A drunken fellow was wandering in circles under a street lamp feverishly looking for something when he was approached by a police officer.

“What are you looking for?” the officer asked.

“My car keys,” said the man.

“Are you sure you lost them around here?” the officer asked.

“Heavens no,”  said the man as he hiccuped an inebriated burp and slurred his way into his explanation. “I lost them down the street, but the lighting is much better over here!”

What’s funny is I’m not really sure which lesson to draw out of that joke! On one hand, it teaches us to look where the answer lies.  If you dropped your keys by the car, then by all means look for them by the car. It’s pretty dumb to look for them a block away, even if the lighting is better.

But on the other hand, in more abstract and less clearcut terms, our inebriated friend has a point.  Sometimes, to find what we are looking for, we need to look completely outside our world.  

I recall reading an article years ago about a surgeon’s epiphany on a flight home from a conference.  After days of learning about medicine, it turns out his greatest lesson was taught by the pilot of a small commuter plane.

Up until this revelation, Operating Rooms were sterile of more than just germs.  They were also completely devoid of a simple checklist akin to the kind the pilot followed prior to each and every flight of his career.  Now, that may not sound like much, except that prior to such a checklist, operations often “left things behind”–way more often than you might realize. In the airline industry that might mean your suitcase stays on the tarmac during takeoff, but in surgery? That meant sponges, even clamps and other surgical devices, were left inadvertently in the patient. You read that right. In. This of course led to infections, more surgeries, and even death.

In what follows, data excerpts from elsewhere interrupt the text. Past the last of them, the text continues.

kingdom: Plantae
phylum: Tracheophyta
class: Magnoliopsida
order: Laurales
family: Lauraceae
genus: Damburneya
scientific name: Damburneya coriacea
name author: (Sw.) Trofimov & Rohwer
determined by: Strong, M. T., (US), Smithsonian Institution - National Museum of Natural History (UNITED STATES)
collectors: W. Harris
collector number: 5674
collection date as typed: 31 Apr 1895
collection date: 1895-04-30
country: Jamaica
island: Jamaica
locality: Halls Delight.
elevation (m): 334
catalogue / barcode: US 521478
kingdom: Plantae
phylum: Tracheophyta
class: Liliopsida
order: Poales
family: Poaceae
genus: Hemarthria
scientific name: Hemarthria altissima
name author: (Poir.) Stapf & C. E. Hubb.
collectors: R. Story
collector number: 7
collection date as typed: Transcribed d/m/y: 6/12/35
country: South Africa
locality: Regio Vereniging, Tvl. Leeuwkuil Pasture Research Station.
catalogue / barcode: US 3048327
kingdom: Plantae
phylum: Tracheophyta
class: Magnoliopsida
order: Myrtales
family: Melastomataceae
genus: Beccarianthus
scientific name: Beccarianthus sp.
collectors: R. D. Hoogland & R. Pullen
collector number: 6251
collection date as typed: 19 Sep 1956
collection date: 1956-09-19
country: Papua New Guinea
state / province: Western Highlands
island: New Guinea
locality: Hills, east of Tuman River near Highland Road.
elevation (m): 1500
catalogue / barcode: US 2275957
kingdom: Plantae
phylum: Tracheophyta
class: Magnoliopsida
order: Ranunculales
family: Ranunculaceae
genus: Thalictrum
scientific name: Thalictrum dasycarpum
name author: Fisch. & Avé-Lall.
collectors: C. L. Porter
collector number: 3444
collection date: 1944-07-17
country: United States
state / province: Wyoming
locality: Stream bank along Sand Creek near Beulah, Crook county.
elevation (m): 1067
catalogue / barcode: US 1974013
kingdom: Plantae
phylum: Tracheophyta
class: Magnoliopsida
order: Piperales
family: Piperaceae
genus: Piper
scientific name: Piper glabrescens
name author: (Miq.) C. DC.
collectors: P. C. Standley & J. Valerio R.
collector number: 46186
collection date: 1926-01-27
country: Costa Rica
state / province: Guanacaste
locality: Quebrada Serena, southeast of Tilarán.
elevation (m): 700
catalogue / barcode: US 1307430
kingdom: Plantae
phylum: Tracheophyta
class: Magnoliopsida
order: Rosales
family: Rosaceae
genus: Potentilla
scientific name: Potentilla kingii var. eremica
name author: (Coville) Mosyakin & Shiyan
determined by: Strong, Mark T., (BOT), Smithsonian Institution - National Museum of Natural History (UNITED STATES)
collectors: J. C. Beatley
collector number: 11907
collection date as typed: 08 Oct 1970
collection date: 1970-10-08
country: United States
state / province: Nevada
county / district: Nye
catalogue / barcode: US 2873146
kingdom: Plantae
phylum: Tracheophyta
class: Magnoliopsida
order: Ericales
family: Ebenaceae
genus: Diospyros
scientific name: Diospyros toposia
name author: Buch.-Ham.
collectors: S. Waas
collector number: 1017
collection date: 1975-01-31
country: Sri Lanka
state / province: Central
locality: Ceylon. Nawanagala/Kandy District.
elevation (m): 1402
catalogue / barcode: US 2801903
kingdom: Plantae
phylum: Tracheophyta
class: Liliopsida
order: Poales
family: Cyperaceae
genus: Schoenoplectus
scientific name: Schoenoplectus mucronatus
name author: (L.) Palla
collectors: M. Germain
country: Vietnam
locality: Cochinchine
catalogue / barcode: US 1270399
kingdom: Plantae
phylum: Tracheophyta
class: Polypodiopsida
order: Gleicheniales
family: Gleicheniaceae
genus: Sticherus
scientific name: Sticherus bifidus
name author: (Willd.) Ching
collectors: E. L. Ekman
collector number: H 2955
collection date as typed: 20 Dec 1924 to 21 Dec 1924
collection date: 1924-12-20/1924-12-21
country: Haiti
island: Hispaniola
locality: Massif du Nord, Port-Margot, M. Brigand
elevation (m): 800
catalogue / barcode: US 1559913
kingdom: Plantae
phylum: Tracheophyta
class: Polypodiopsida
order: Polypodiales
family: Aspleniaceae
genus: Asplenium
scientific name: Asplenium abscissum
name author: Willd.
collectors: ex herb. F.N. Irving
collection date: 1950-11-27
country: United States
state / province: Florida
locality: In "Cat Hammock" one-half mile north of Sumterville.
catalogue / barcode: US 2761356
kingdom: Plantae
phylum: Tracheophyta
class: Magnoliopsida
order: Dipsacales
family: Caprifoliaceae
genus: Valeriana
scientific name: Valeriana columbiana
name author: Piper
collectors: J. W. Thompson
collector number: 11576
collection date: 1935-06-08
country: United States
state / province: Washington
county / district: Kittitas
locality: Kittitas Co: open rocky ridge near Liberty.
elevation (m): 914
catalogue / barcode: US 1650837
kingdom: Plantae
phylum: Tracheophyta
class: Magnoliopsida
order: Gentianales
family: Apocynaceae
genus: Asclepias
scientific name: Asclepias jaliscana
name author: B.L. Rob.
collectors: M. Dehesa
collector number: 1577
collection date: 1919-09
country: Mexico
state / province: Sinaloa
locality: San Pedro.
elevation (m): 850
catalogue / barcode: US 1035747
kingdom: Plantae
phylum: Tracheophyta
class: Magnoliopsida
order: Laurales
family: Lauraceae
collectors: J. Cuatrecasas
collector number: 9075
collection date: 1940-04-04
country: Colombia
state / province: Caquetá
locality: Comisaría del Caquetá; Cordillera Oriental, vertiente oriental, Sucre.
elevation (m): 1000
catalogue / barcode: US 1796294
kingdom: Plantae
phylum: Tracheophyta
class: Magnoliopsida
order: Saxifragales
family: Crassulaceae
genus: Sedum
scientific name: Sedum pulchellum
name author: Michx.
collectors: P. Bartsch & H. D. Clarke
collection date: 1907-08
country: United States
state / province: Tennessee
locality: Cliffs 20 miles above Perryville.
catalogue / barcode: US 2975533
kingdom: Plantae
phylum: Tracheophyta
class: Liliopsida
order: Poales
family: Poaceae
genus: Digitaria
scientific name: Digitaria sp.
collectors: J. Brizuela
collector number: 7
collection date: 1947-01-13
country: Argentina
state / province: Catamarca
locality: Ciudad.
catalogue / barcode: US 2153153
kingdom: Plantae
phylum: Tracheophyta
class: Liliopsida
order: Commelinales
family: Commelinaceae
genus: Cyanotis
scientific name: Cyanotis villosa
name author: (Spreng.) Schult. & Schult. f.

But then, taking a cue from his pilot, this surgeon implemented an O.R. checklist – arguably a remarkably simple device – and the success of surgeries, post-op recovery and many other measures immediately went way up.

If he had looked for solutions, insights and wisdom only from within his industry, he may never have discovered this life-saving procedure. Sometimes we need to leave the obvious, head to better light, look “outside the box,” and seek wisdom from unrelated industries and people in order to find real solutions.  

What box do you find yourself in this week? What solutions could you discover if you looked at the problem from a completely different place?  Where is the least likely location you could find your answer?  Go there and see what you find.  With an open mind and insatiable curiosity, anything is possible.